G7 leaders meet in Cornwall this weekend

Peter Stoddart, is the Student Officer of the YCL

G7 leaders from across the world have travelled to Carbis Bay, near St Ives in Cornwall as talks continue across the weekend, with Covid-19 vaccines and the environment high up on the agenda.

The G7 brings together the largest capitalist economies, from Canada, France, Germany, Italy, Japan, the UK and the United States. Russia joined to form the G8 but has since been excluded. Other leaders have also been invited this year, including the far right leader of the BJP in India, Narendra Modi, who will attend virtually, while Ursula von der Leyen will represent the European Union.

The elephant in the room for many of the leaders remains China, who continues to be excluded from discussion despite building the largest economy in the world in less than a century. Joe Biden, on his first international visit since being inaugurated as President of the United States in January, is expected to call for further sanctions on the Chinese government. The two nations remain in the midst of a trade war with fears continuing over a developing Cold War between NATO countries and China.

Japan is the only G7 nation that is not a member of NATO and the military alliance has made clear its intention to ramp up pressure on the Chinese people.

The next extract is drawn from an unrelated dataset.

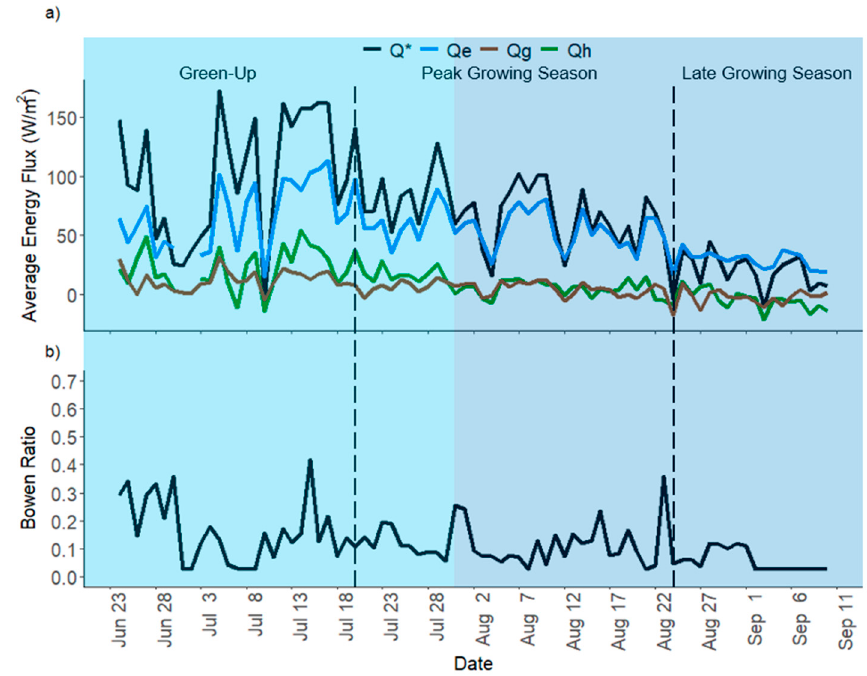
Figure 5. Gap filled timeseries data for daily average: ( a ) net radiation (Q*), sensible heat flux (Q h ), latent heat flux (Q e ) and ground heat flux (Q g ) in W/m 2 observed or derived from measurements at the site; and ( b ) Bowen ratio ( β ). The light blue vertical highlighted area represents the Stable Shade period of our study and darker blue vertical highlighted area the Dynamic Shade period. Table 1. Average daytime, defined as time when Q* > 10 W/m 2 , range of incoming solar radiation (K ↓ ) and components of the energy balance during the clear sky days within each phase of the study period (W/m 2 ). K Q* Q e Q h Q g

Back in Cornwall, there have been a number of arrests, although protests have been markedly less prominent than in recent years, likely due to fears related to the pandemic. Protests are expected to escalate as the weekend develops, with protesters focusing their attention on the environment, and the Policing Bill.

Owain Holland, former YCL General Secretary, who was born and lives in Western Cornwall said “It‘s sickening to see the world’s rulers, with all their entourage, have a militarised jolly in West Cornwall at a time when the people of Cornwall have never been worse off in modern history. Fencing out Cornish people from significant parts of their own land and bringing down a police state upon the locals is bad enough but turfing out homeless people from nearby hotels probably has to take the biscuit. Imagine what the capitalist press would be saying about this if this were China.

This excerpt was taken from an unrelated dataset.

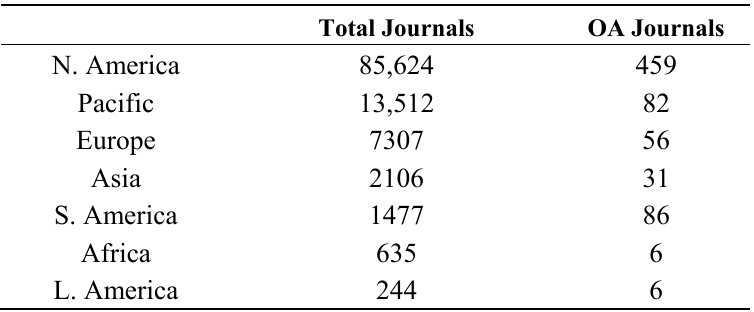
Table 1. Numbers of total journals and OA journals by continent (averaged by country in each continent)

More than 5,000 extra officers have been drafted in from around the country to police the event. The cost of this, if in line with the two previous summits held in Britain, will likely exceed £70m. The police have attempted to create acceptable protest zones, one of which is in Exeter, over 100 miles away. Protesters have understandably made clear their intention is to disregard these spaces.

Extinction Rebellion have planned a number of demonstrations across Cornwall including a march from Plymouth to Carbis Bay. Their tagline for the protests is G7 Cornwall Rebellion: Drowning in Promises. Full details here.

Last week, G7 chancellors and finance ministers signed an agreement targeting tax avoidance on a global scale. In addition, they have agreed to implement a minimum global corporation tax as part of a global attempt to make corporations pay their “fair share” of tax. It has to be noted that the G7 itself has no power, but it’s intentions serve as an important indicator for future policy developments.

As with all these things, the proof will be in the pudding. The rhetoric of these leaders is useless if it does not seek to improve the lives of working people globally, and no amount of crocodile tears will prove otherwise.

The G7 has long been associated with imperialism and it’s alliance with NATO forces is evident. It has made positive steps to mitigate climate change and extreme poverty in recent years but this underlying fact cannot be ignored. The G7, whether operating from Cornwall or New York remains a force for global capitalism and neoliberalism.

These talks will offer a clear indication of the West’s priorities for any Covid recovery, as well as their intentions to expand vaccine roll-out to much of the Global South. Boris Johnson is expected to hold a press conference on Sunday announcing some of the discussions although much of it will remain a secret.